Monday, Aug. 28, 1944

One Down, Three to Go

At Brest, Lorient and Saint-Nazaire, Germans still held out, but elsewhere in Brittany German resistance was battered down. This week the besieged ports were more than ever prizes worth the price in casualties and time; their deep harbors were sorely needed for the vast stream of supplies to the swiftly expanding Allied front in northern France.

Allied communiques were silent on progress before the bastions, mentioned only repeated air attacks upon the U-boat pens.

Last week the Americans broke down one stubborn fortress, secured a minor port. Stiff-backed Colonel Andreas von Auloch, the "madman of Saint-Malo," finally surrendered. Begrimed (but with boots shining), proud of their stand (but reeling after a farewell bout with the bottle), the Germans gave up after eleven days of pounding. Before they marched out of their tunneled redoubt the Germans freed seven U.S. prisoners. The Americans had been treated well, had scarcely noticed the air bombardments in the four-story-deep granite fortress.

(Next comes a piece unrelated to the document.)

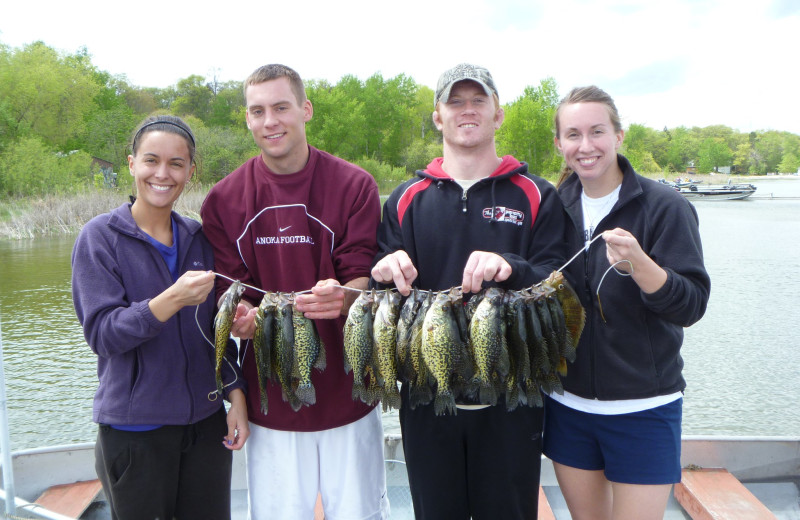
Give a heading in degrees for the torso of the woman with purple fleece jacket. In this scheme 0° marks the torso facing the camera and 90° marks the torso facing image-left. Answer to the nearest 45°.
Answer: approximately 315°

Auloch was the only hero the Nazis had to extol in all the Normandy-Brittany campaign and they made the most of him. Berlin recited his final message to Adolf Hitler: "Further resistance had to cease as a result of lack of food." It trumpeted the Fuehrer's reply: "Your name will go down in history forever."

Berlin insisted that Auloch himself had not surrendered, no matter what the Allies said, but the U.S. press had evidence convincing enough even for the Herrenvolk (see cut).